Dr. Terrill F. Brown III, a podiatrist with Cape Fear Podiatry Associates of Dunn, NC explains the importance of early care for diabetes, particularly in the lower extremities.
People who have diabetes are vulnerable to nerve and vascular damage that can result in loss of protective sensation in the feet, poor circulation, and poor healing of foot ulcers. All of these conditions contribute to the high amputations rate in people with diabetes. The absence of nerve and vascular symptoms, however, does not mean that a patient’s feet are not at risk. Risk of ulceration cannot be accessed with out careful examination of the patient’s bare feet.

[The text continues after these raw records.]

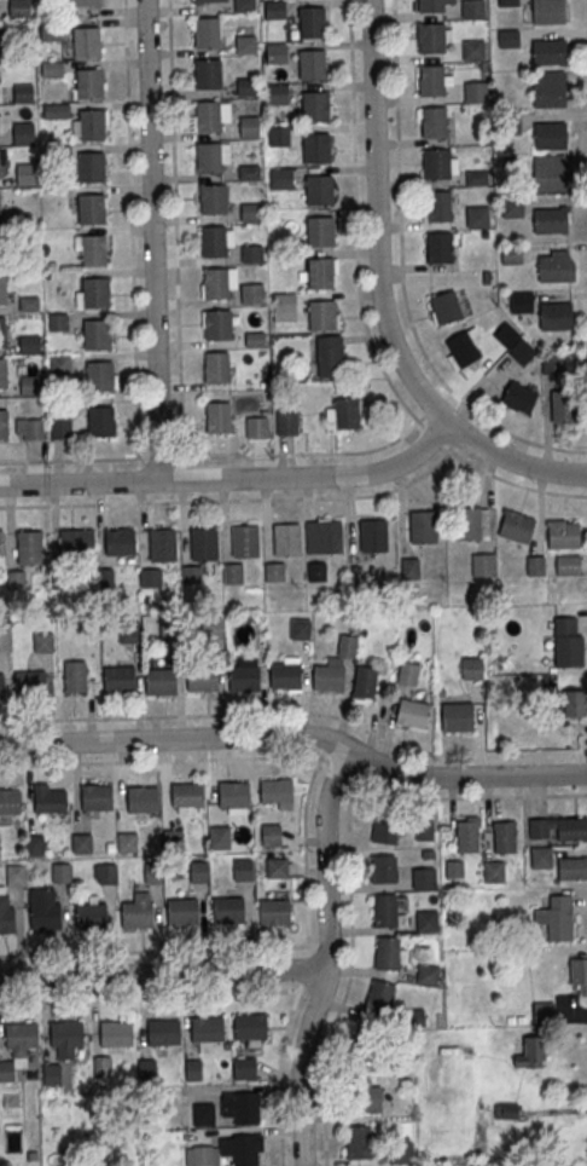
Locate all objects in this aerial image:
building: (210, 1)
building: (83, 3)
building: (507, 3)
building: (431, 6)
building: (244, 7)
building: (472, 8)
building: (274, 11)
building: (547, 11)
road: (586, 11)
building: (311, 21)
building: (206, 34)
building: (507, 37)
building: (431, 38)
building: (86, 41)
building: (245, 46)
building: (473, 49)
building: (548, 52)
building: (275, 54)
building: (311, 64)
building: (50, 68)
building: (207, 76)
building: (430, 79)
building: (89, 82)
building: (548, 84)
building: (246, 88)
building: (474, 91)
building: (22, 92)
building: (278, 95)
building: (314, 106)
building: (207, 118)
building: (434, 121)
building: (92, 124)
building: (248, 128)
building: (22, 132)
building: (550, 134)
building: (279, 138)
building: (315, 147)
building: (208, 160)
building: (436, 164)
building: (90, 167)
building: (548, 172)
building: (249, 173)
building: (26, 174)
building: (476, 177)
building: (280, 180)
building: (318, 189)
building: (212, 200)
building: (438, 204)
building: (91, 209)
building: (250, 214)
building: (477, 216)
building: (551, 219)
building: (320, 231)
building: (212, 239)
road: (153, 240)
building: (439, 247)
building: (0, 248)
building: (92, 249)
building: (511, 253)
building: (251, 256)
building: (555, 265)
building: (320, 273)
building: (214, 282)
building: (2, 290)
building: (95, 292)
building: (252, 293)
road: (379, 297)
building: (521, 302)
building: (29, 303)
building: (284, 304)
building: (445, 307)
building: (321, 314)
building: (555, 315)
building: (57, 321)
building: (217, 323)
building: (2, 332)
building: (96, 334)
building: (254, 341)
building: (28, 343)
building: (514, 343)
building: (463, 347)
building: (328, 357)
building: (553, 362)
building: (58, 363)
building: (214, 365)
building: (3, 373)
building: (99, 375)
building: (30, 384)
building: (519, 397)
building: (564, 406)
building: (344, 413)
building: (217, 416)
road: (421, 418)
building: (61, 421)
building: (100, 421)
building: (286, 423)
building: (3, 424)
building: (257, 427)
building: (29, 428)
road: (512, 436)
road: (305, 455)
road: (159, 458)
road: (68, 461)
road: (233, 478)
road: (515, 483)
road: (254, 501)
building: (474, 523)
building: (423, 526)
building: (516, 526)
building: (562, 534)
building: (373, 535)
building: (320, 537)
building: (244, 539)
building: (286, 539)
building: (122, 540)
building: (0, 542)
building: (202, 543)
building: (71, 544)
building: (162, 544)
building: (28, 546)
building: (483, 564)
building: (568, 564)
building: (535, 565)
building: (409, 567)
building: (274, 571)
building: (316, 571)
building: (190, 573)
building: (233, 573)
building: (150, 577)
building: (212, 627)
building: (166, 628)
building: (300, 628)
building: (129, 632)
building: (3, 640)
building: (42, 641)
building: (568, 641)
building: (472, 663)
building: (334, 667)
building: (408, 673)
building: (285, 674)
building: (74, 676)
building: (201, 677)
building: (244, 677)
building: (117, 678)
building: (159, 680)
building: (29, 682)
building: (365, 682)
building: (2, 685)
building: (575, 703)
building: (412, 713)
building: (457, 716)
road: (149, 717)
road: (297, 735)
building: (275, 790)
building: (234, 793)
building: (187, 794)
building: (96, 796)
building: (50, 798)
building: (142, 798)
building: (10, 801)
building: (384, 829)
building: (424, 830)
building: (467, 833)
building: (270, 834)
building: (504, 836)
building: (219, 837)
building: (127, 841)
building: (81, 843)
building: (35, 844)
building: (541, 857)
building: (276, 867)
building: (242, 868)
building: (383, 868)
building: (454, 868)
building: (198, 871)
building: (493, 871)
building: (61, 872)
building: (104, 873)
building: (152, 873)
building: (15, 875)
building: (424, 878)
building: (388, 910)
building: (228, 912)
building: (182, 913)
building: (274, 914)
building: (137, 916)
building: (556, 917)
building: (45, 918)
building: (90, 918)
building: (427, 920)
building: (6, 922)
building: (389, 953)
road: (326, 957)
road: (306, 965)
road: (163, 973)
building: (427, 974)
building: (578, 974)
building: (379, 996)
building: (542, 1011)
building: (249, 1025)
building: (207, 1029)
building: (163, 1031)
building: (65, 1033)
building: (115, 1033)
building: (20, 1035)
building: (531, 1053)
building: (102, 1067)
building: (147, 1069)
building: (244, 1069)
building: (193, 1070)
building: (8, 1074)
building: (53, 1074)
building: (369, 1096)
building: (241, 1106)
building: (203, 1114)
building: (359, 1141)
building: (242, 1148)
building: (401, 1152)
building: (202, 1157)
building: (569, 1165)

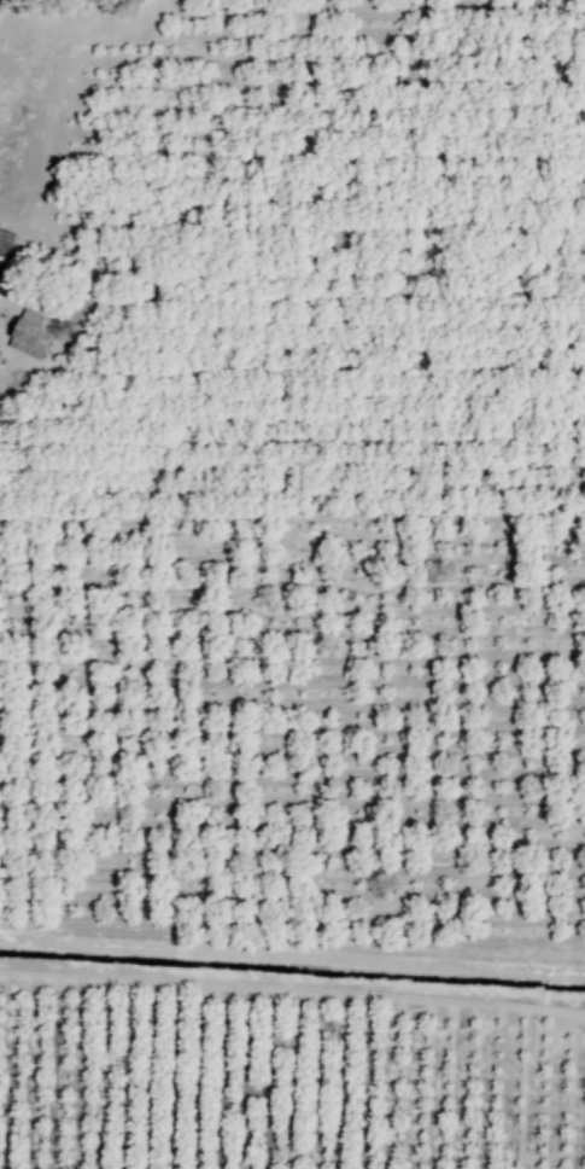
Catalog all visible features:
building: (30, 336)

Early identification of foot problems and early intervention to prevent problems from worsening can avert many amputations. Good foot care, therefore is an essential part of diabetic management-for patients as well as health care providers.

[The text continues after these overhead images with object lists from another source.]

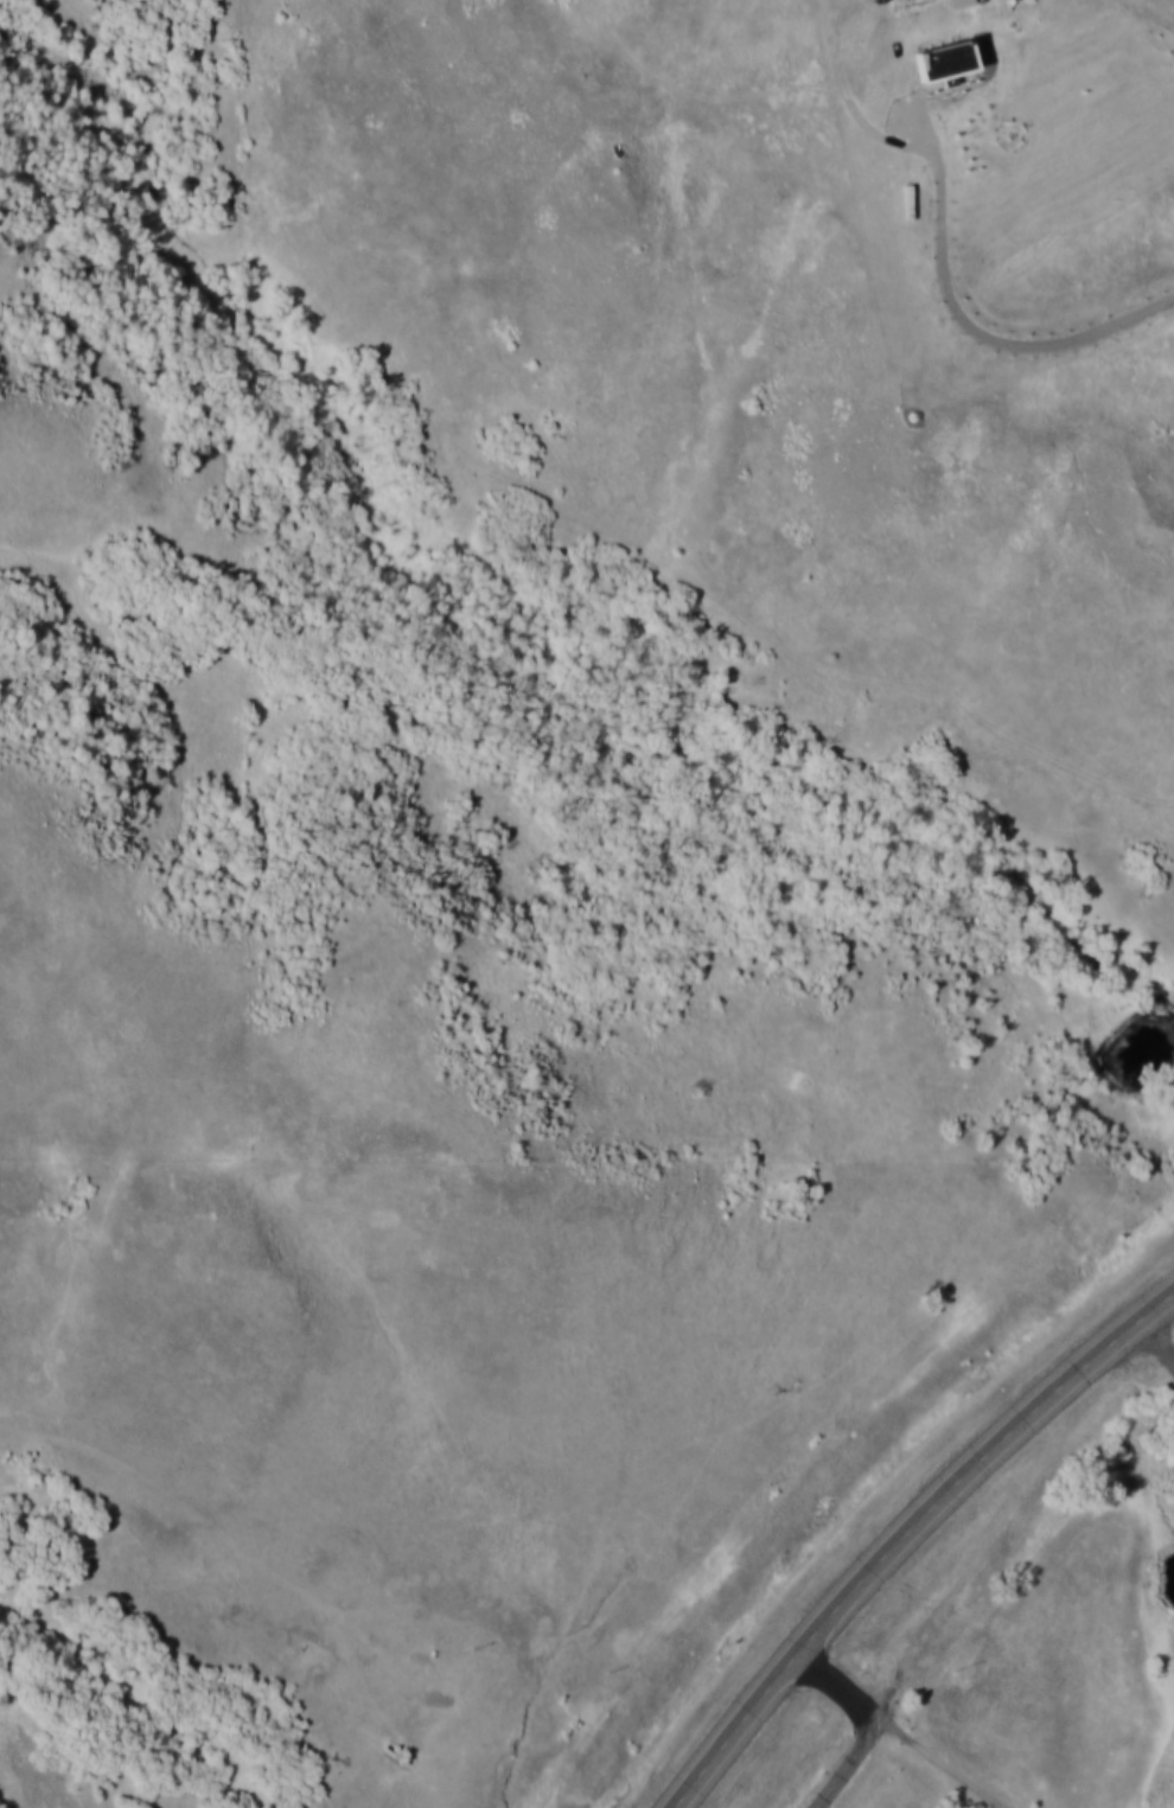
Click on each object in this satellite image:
building: (943, 58)
road: (972, 323)
road: (1154, 1339)
road: (978, 1462)
road: (827, 1676)
road: (732, 1728)
road: (941, 1754)
road: (855, 1757)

The staggering human and economic costs of diabetes foot disease may be reduced significantly with increased practice of several simple preventive care measures designed to prevent foot ulcers and lower extremity amputations. Routine annual foot exams to identify high risk feet facilitate early interventions to help reduce the incidence of the most common precipitating events including injury and footwear-related trauma to the insensitive foot.
The key elements of preventive care include: annual examination of the feet by health care providers to determine risk factors for ulceration; subsequent examination of high risk feet at each patient visit; patient education about daily self care of the feet; use of proper footwear; and careful glucose management. National recommendation and objectives support the application of these practices based on the strong and time-tested evidence for the prevention of lower extremity ulcers and amputations.